▶ [Your task]:
Find where "370 217 1766.7" appears in the entries below. That line and all lines after it, through the last, are to be duplicated exactly, with nothing else.

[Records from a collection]
════════════════════
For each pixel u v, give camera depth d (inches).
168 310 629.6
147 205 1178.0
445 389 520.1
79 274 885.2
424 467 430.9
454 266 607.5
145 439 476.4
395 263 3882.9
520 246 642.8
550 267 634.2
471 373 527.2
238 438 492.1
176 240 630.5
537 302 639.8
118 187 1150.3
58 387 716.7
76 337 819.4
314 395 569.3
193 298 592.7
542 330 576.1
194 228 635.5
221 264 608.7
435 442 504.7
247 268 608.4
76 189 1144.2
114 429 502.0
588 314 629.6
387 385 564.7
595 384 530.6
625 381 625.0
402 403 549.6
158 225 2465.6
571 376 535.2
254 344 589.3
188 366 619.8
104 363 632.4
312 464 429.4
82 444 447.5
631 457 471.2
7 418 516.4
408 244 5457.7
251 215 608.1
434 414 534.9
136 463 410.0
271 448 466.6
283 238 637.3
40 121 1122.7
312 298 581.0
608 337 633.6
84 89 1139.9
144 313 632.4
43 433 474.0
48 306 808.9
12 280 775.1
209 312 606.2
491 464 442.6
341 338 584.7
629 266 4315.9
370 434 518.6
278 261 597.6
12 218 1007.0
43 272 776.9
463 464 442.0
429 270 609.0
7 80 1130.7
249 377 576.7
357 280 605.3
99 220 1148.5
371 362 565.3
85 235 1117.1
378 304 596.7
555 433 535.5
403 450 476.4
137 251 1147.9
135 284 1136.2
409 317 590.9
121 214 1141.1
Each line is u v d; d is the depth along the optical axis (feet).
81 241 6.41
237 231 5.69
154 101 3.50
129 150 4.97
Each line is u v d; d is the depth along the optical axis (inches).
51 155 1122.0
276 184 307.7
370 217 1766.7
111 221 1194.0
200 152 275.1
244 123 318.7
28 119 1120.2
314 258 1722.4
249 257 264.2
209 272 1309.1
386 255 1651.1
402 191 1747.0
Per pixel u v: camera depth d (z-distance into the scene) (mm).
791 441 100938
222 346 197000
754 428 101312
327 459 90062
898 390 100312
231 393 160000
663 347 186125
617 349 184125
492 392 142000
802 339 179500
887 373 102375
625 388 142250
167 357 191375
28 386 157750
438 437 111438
════════════════════
▶ [Answer area]:
370 217 1766.7
111 221 1194.0
200 152 275.1
244 123 318.7
28 119 1120.2
314 258 1722.4
249 257 264.2
209 272 1309.1
386 255 1651.1
402 191 1747.0
Per pixel u v: camera depth d (z-distance into the scene) (mm).
791 441 100938
222 346 197000
754 428 101312
327 459 90062
898 390 100312
231 393 160000
663 347 186125
617 349 184125
492 392 142000
802 339 179500
887 373 102375
625 388 142250
167 357 191375
28 386 157750
438 437 111438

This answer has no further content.